-- start GIVEN PASSAGE --
With embattled Venezuelan dictator Nicolas Maduro reportedly preparing to ship 20 tonnes of gold to the United Arab Emirates, opponents of his regime – including one US senator and former presidential candidate – are scrambling to try and stop him.

Maduro

As we reported Thursday, Maduro’s government reportedly shipped three tonnes of gold to the UAE last week, and, though reports on the exact number vary, he is believed to be preparing to ship another 20 tonnes in the near future. Earlier this week, a member of the Venezuelan opposition warned that a Russian jetliner had landed in Caracas, purportedly with the intent of spiriting away a hefty slice of the country’s already dwindling gold reserves.

But while that plane left allegedly without any gold on board, in its place another plane from Dubai landed, prompting a wave of speculation that Maduro is planning to ship more gold to the UAE, according to Bloomberg. The gold is valued at some $850 million.
-- end GIVEN PASSAGE --
-- start DATASET ENTRIES --
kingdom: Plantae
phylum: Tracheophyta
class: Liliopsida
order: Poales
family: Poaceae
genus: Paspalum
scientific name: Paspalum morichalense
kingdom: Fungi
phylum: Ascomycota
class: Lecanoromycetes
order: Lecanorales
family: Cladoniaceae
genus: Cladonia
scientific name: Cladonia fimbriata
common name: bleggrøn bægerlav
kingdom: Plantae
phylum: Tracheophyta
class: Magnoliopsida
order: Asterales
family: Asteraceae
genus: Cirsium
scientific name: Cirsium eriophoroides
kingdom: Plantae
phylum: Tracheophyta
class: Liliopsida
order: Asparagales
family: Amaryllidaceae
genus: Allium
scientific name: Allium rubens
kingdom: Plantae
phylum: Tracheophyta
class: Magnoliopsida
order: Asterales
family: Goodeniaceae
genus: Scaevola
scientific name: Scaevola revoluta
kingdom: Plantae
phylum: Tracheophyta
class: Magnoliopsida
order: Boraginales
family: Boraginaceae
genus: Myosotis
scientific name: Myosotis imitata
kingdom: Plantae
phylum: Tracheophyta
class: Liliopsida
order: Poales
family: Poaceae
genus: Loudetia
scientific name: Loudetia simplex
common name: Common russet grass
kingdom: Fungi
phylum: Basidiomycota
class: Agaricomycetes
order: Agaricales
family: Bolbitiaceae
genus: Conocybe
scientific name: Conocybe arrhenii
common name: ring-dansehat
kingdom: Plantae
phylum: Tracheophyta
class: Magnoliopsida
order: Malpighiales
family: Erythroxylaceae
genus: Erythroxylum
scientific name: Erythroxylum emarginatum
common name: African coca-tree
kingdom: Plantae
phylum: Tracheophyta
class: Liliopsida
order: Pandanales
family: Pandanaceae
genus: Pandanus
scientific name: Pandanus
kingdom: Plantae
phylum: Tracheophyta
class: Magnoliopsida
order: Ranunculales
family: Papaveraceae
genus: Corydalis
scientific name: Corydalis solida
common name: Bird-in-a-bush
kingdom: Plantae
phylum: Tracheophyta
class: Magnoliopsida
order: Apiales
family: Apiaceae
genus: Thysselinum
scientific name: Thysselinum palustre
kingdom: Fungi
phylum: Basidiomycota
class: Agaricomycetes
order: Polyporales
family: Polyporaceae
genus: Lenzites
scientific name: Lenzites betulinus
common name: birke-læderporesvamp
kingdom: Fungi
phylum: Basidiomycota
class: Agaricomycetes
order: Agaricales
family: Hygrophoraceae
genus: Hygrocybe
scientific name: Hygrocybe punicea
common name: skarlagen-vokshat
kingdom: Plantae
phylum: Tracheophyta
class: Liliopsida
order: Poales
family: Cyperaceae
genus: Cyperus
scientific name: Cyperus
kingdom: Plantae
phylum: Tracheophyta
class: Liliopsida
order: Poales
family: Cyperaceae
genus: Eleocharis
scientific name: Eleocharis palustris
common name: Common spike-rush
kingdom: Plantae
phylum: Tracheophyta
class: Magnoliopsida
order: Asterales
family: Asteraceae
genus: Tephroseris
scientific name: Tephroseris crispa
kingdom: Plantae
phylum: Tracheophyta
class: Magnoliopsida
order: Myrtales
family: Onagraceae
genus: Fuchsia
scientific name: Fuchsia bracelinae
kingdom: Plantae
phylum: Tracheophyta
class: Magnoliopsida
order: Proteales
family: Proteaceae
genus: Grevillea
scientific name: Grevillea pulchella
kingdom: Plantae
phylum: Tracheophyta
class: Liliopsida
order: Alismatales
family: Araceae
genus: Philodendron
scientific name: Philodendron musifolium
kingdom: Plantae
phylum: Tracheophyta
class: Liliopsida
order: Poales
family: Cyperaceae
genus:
-- end DATASET ENTRIES --
REQUIRED WORK: In the passage on Venezuela's gold, condense the paragraph that begins "As we reported Thursday" into a short bulleted list that keeps its main facts. These data have nothing to do with the passage on Venezuela's gold.

THE SOLUTION:
- Last week, Maduro's government reportedly shipped three tonnes of gold to the UAE.
- Maduro is believed to be preparing to ship another 20 tonnes soon, though reports on the exact amount vary.
- Earlier this week, a member of the Venezuelan opposition warned that a Russian jetliner had landed in Caracas.
- The jetliner was purportedly there to carry off a large part of the country's already dwindling gold reserves.